In 1930 the German architect became the director of the Bauhaus, the school that since 1919 had revolutionized methods of teaching freedom of expression and the creative disciplines. Mies set out to preserve the critical spirit with which the school was founded, while underlining the mission of adaptation to industrial modernity on the part of the new wave of German design. This was clearly too much for the repressive political climate of the day, and the school was forced to close in 1933, after which Mies moved to the United States.
Success in America, and design production
In the States Mies van der Rohe became the director of the Department of Architecture at the Armour Institute (later known as the Illinois Institute of Technology), where he created an expansion that was to become one of the masterpieces of modern architecture in the United States. Together with the Seagram Building in New York, the IIT campus took the ideals of Mies’ architecture onto an American scale. During his time as a teacher there, in the 1930s, he became acquainted with a promising student, Florence Schust, the future wife of Hans Knoll. This meeting had a lasting impact on the lives of both: for Florence, Mies was a mentor and an absolute cultural reference point; for the architect, starting in 1948, the Knoll family became the perfect and exclusive counterpart with which to realize his ideal of modern furnishings. A project that while it was part of the International Style with its Rationalist credo, would always have its own precise, independent identity.

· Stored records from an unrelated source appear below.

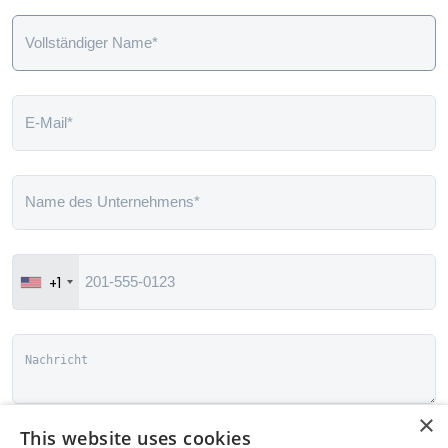
+1
×
This website uses cookies
Indem Sie fortfahren, stimmen Sie den zu
Allgemeinen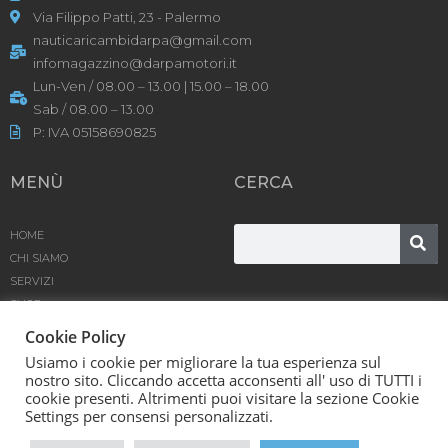
Via Filippo Patti, 23 - Palermo
nauticaricambidarpa@gmail.com
infomagazzino@darpamotori.it
Lun-Ven / 08.00 – 13.00 | 15.00 – 18.00
Sab / 08.00 – 13.00
P: IVA 05158690825
MENÙ
CERCA
HOME
CHI SIAMO
SERVIZI
SHOP
PRODOTTI
Cookie Policy
BLOG
Usiamo i cookie per migliorare la tua esperienza sul
CONTATTACI
nostro sito. Cliccando accetta acconsenti all' uso di TUTTI i
cookie presenti. Altrimenti puoi visitare la sezione Cookie
D’Arpa Motori SRL © [year] | Powered by
Karma
Settings per consensi personalizzati.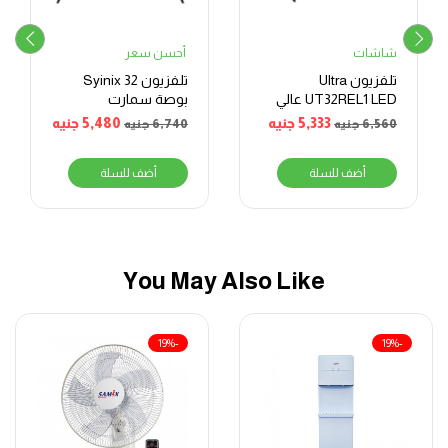
شاشات
أحسن سعر
تلفزيون Ultra
تلفزيون Syinix 32
UT32REL1 LED عالي
بوصة سمارت
الدقة بدون إطار
كاستHD – LED
5,333
جنيه
5,480
جنيه
6,560
جنيه
6,740
جنيه
مقاس 32 بوصة
أضف للسلة
أضف للسلة
You May Also Like
-19%
-19%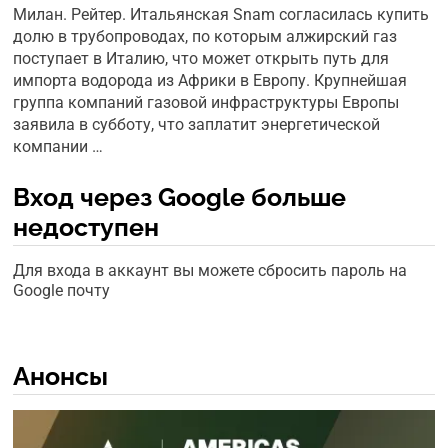
Милан. Рейтер. Итальянская Snam согласилась купить
долю в трубопроводах, по которым алжирский газ
поступает в Италию, что может открыть путь для
импорта водорода из Африки в Европу. Крупнейшая
группа компаний газовой инфраструктуры Европы
заявила в субботу, что заплатит энергетической
компании …
Вход через Google больше
недоступен
Для входа в аккаунт вы можете сбросить пароль на
Google почту
Анонсы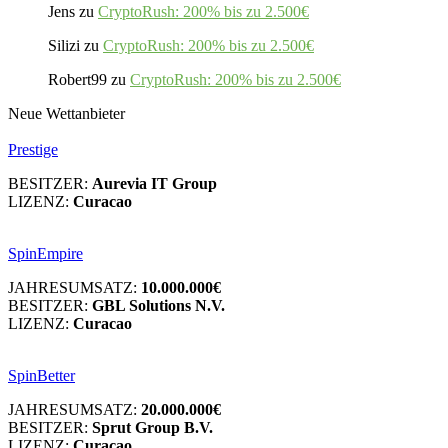
Jens
zu
CryptoRush: 200% bis zu 2.500€
Silizi
zu
CryptoRush: 200% bis zu 2.500€
Robert99
zu
CryptoRush: 200% bis zu 2.500€
Neue Wettanbieter
Prestige
BESITZER:
Aurevia IT Group
LIZENZ:
Curacao
SpinEmpire
JAHRESUMSATZ:
10.000.000€
BESITZER:
GBL Solutions N.V.
LIZENZ:
Curacao
SpinBetter
JAHRESUMSATZ:
20.000.000€
BESITZER:
Sprut Group B.V.
LIZENZ:
Curacao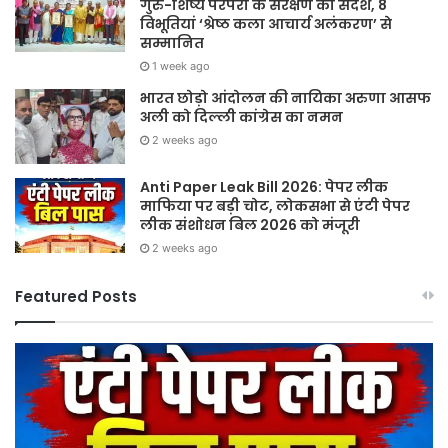
गुरु-शिष्य परंपरा के संरक्षण का संदेश, 8
विभूतियां ‘श्रेष्ठ कला आचार्य अलंकरण’ से
सम्मानित
1 week ago
भारत छोड़ो आंदोलन की नायिका अरुणा आसफ
अली को दिल्ली कांग्रेस का नमन
2 weeks ago
Anti Paper Leak Bill 2026: पेपर लीक
माफिया पर बड़ी चोट, लोकसभा से एंटी पेपर
लीक संशोधन बिल 2026 को मंजूरी
2 weeks ago
Featured Posts
Sawan
2026:
गुरु
त
पूर्णिमा
और
द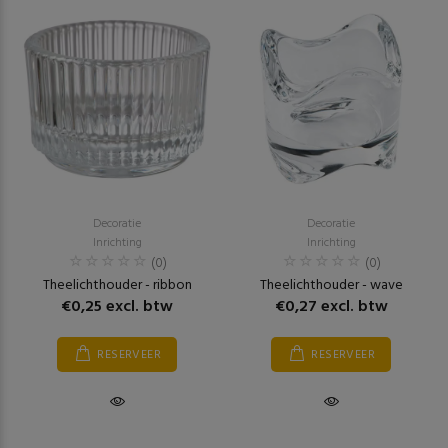
Decoratie
Decoratie
Inrichting
Inrichting
(0)
(0)
Theelichthouder - ribbon
Theelichthouder - wave
€0,25 excl. btw
€0,27 excl. btw
RESERVEER
RESERVEER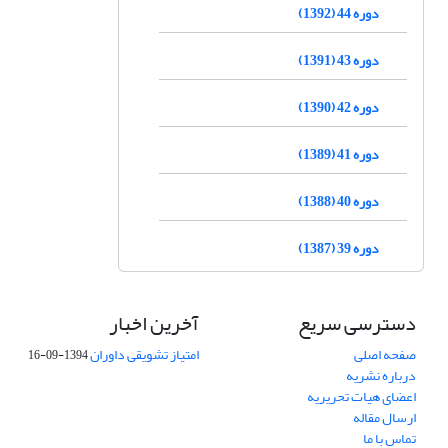
دوره 44 (1392)
دوره 43 (1391)
دوره 42 (1390)
دوره 41 (1389)
دوره 40 (1388)
دوره 39 (1387)
دسترسی سریع
آخرین اخبار
صفحه اصلی
امتیاز تشویقی داوران
1394-09-16
درباره نشریه
اعضای هیات تحریریه
ارسال مقاله
تماس با ما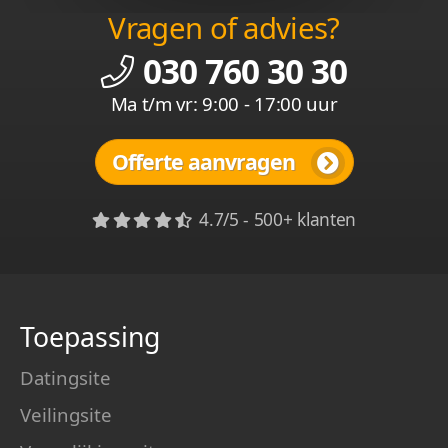
Vragen of advies?
030 760 30 30
Ma t/m vr: 9:00 - 17:00 uur
Offerte aanvragen
4.7/5 - 500+ klanten
Toepassing
Datingsite
Veilingsite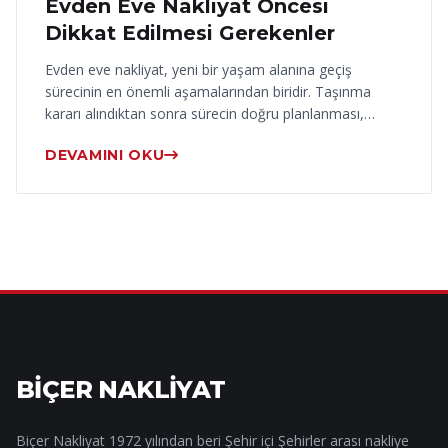
Evden Eve Nakliyat Öncesi
Dikkat Edilmesi Gerekenler
Evden eve nakliyat, yeni bir yaşam alanına geçiş
sürecinin en önemli aşamalarından biridir. Taşınma
kararı alındıktan sonra sürecin doğru planlanması,…
DEVAMINI OKU
BİÇER NAKLİYAT
Biçer Nakliyat 1972 yılından beri Şehir içi Şehirler arası nakliye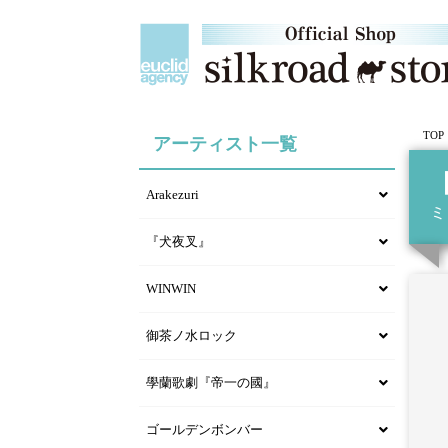
TOP
アーティスト一覧
Arakezuri
ミ
『犬夜叉』
WINWIN
御茶ノ水ロック
學蘭歌劇『帝一の國』
ゴールデンボンバー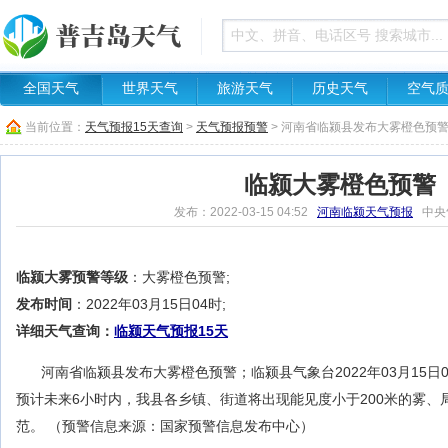
全国天气
世界天气
旅游天气
历史天气
空气
当前位置：
天气预报15天查询
>
天气预报预警
> 河南省临颍县发布大雾橙色预
临颍大雾橙色预警
发布：2022-03-15 04:52
河南临颍天气预报
中央
临颍大雾预警等级
：大雾橙色预警;
发布时间
：2022年03月15日04时;
详细天气查询：
临颍天气预报15天
河南省临颍县发布大雾橙色预警；临颍县气象台2022年03月15日
预计未来6小时内，我县各乡镇、街道将出现能见度小于200米的雾、
范。 （预警信息来源：国家预警信息发布中心）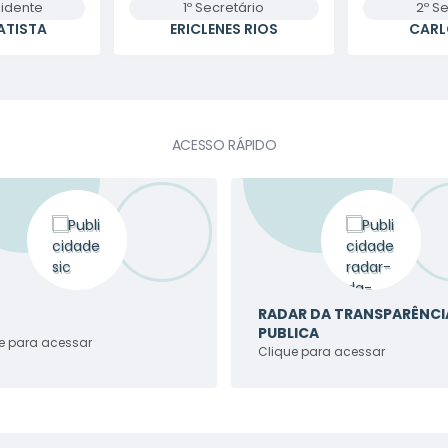
idente
1º Secretário
2º S
ATISTA
ERICLENES RIOS
CARL
ACESSO RÁPIDO
RADAR DA TRANSPARÊNCI
PUBLICA
e para acessar
Clique para acessar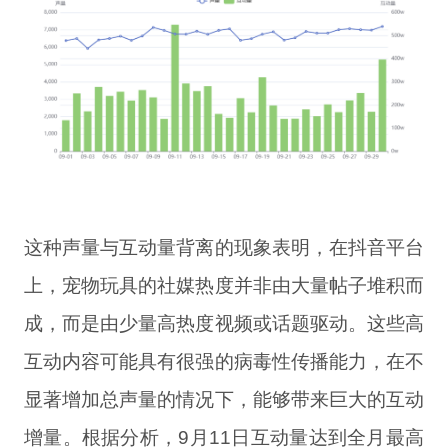
这种声量与互动量背离的现象表明，在抖音平台
上，宠物玩具的社媒热度并非由大量帖子堆积而
成，而是由少量高热度视频或话题驱动。这些高
互动内容可能具有很强的病毒性传播能力，在不
显著增加总声量的情况下，能够带来巨大的互动
增量。根据分析，9月11日互动量达到全月最高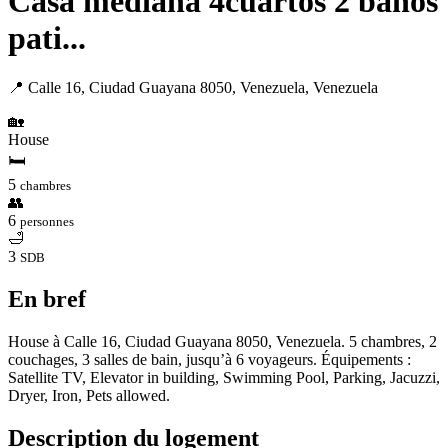
Casa mediana 4cuartos 2 baños
pati...
📍 Calle 16, Ciudad Guayana 8050, Venezuela, Venezuela
🏡
House
🛏
5
chambres
👥
6
personnes
🛁
3
SDB
En bref
House à Calle 16, Ciudad Guayana 8050, Venezuela. 5 chambres, 2
couchages, 3 salles de bain, jusqu’à 6 voyageurs. Équipements :
Satellite TV, Elevator in building, Swimming Pool, Parking, Jacuzzi,
Dryer, Iron, Pets allowed.
Description du logement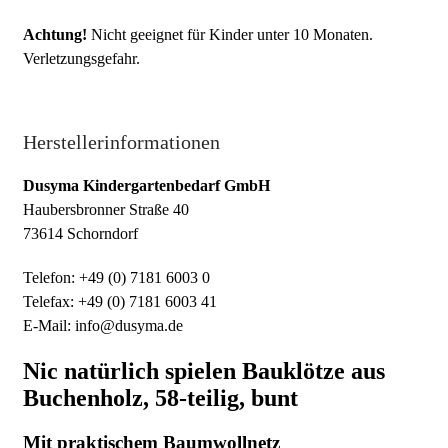
Achtung!
Nicht geeignet für Kinder unter 10 Monaten.
Verletzungsgefahr.
Herstellerinformationen
Dusyma Kindergartenbedarf GmbH
Haubersbronner Straße 40
73614 Schorndorf
Telefon: +49 (0) 7181 6003 0
Telefax: +49 (0) 7181 6003 41
E-Mail: info@dusyma.de
Nic natürlich spielen Bauklötze aus
Buchenholz, 58-teilig, bunt
Mit praktischem Baumwollnetz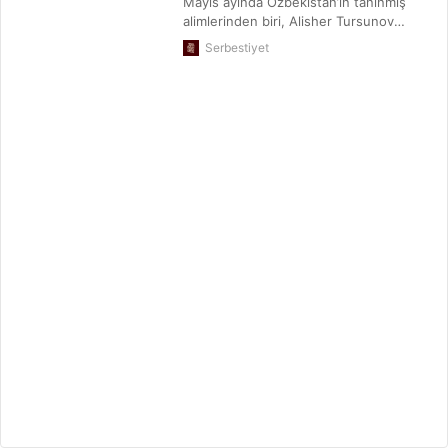
Mayıs ayında Özbekistan’ın tanınmış
alimlerinden biri, Alisher Tursunov
sessiz sedasız geri gönderildi. Alisher
Serbestiyet
Hoca’nın Özbekistan’daki tutuklanma
gerekçesi: “Dini materyal oluşturma
suçu”. Böyle bir suça hukuk sisteminde
yer veren bir devletin bireyi nasıl
yargılayacağını anlamak için uzman
olmaya gerek var mı? Özbekistan’ın
Alisher Hoca’nın kendisine
gönderildiğini ve tutuklandığını
açıkladığı günden bu yana durumuyla
ilgili hiçbir açıklama yapmaması,
avukatının ve yakınlarının Özbekistan’da
hocadan haber alamadıklarını dile
getirmeleri maalesef kimseyi
şaşırtmıyor.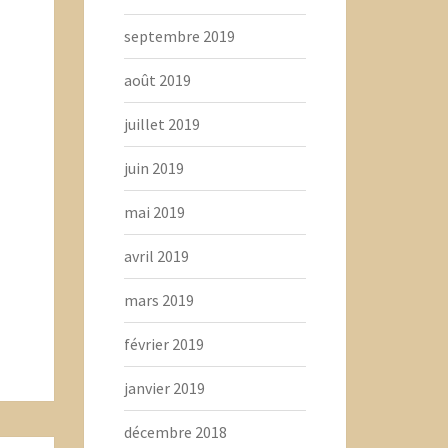
septembre 2019
août 2019
juillet 2019
juin 2019
mai 2019
avril 2019
mars 2019
février 2019
janvier 2019
décembre 2018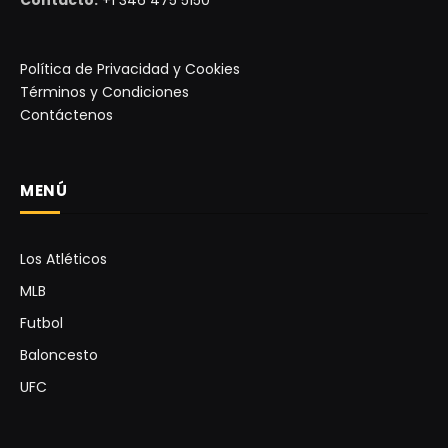
Contacto:
+1 346 475 5150
Política de Privacidad y Cookies
Términos y Condiciones
Contáctenos
MENÚ
Los Atléticos
MLB
Futbol
Baloncesto
UFC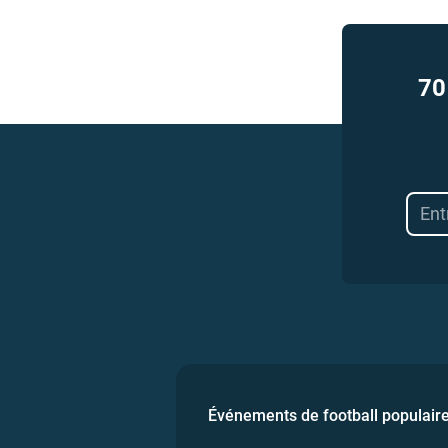
70
Événements de football populair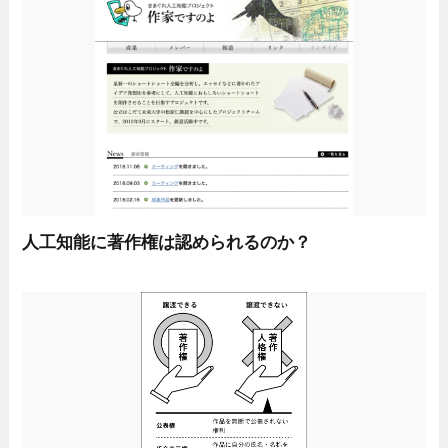
人工知能に著作権は認められるのか？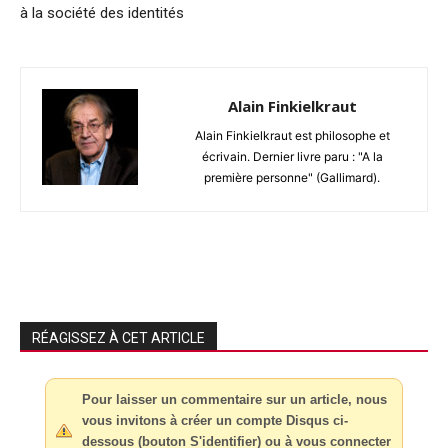
à la société des identités
Alain Finkielkraut
Alain Finkielkraut est philosophe et
écrivain. Dernier livre paru : "A la
première personne" (Gallimard).
RÉAGISSEZ À CET ARTICLE
Pour laisser un commentaire sur un article, nous
vous invitons à créer un compte Disqus ci-
dessous (bouton S'identifier) ou à vous connecter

From the first edition of the Barcelona Collection in 1948, all the way to the MR Collection in 1964, the masterpieces of Mies van der Rohe designed in the late 1920s were bestowed not only on the history of architecture, but also on that of design, thanks to the work of engineering, industrialization and distribution conducted by Knoll. Their essential elegance bears witness to the genius of one of the greatest architects of the 20th century, embodying a modernity that knows no geographical or chronological boundaries.
The MR Collection today
For the centennial of the founding of the Bauhaus, the MR Collection – which owes a great deal to the ideals of the artistic movement connected with the school – has been revised with new fabrics and leathers for the coverings. The approach attempts to recover the meaning of furniture created by its designer not so much as a response to a practical function of inhabitability of space, but as the fulfillment of a complex architectural vision. The legibility of the architectural space of masterpieces like the Tugendhat House or the Barcelona Pavilion meets its counterpart in the transparency of the structural form, and in the motto often repeated by Mies: “beauty is the splendor of truth.”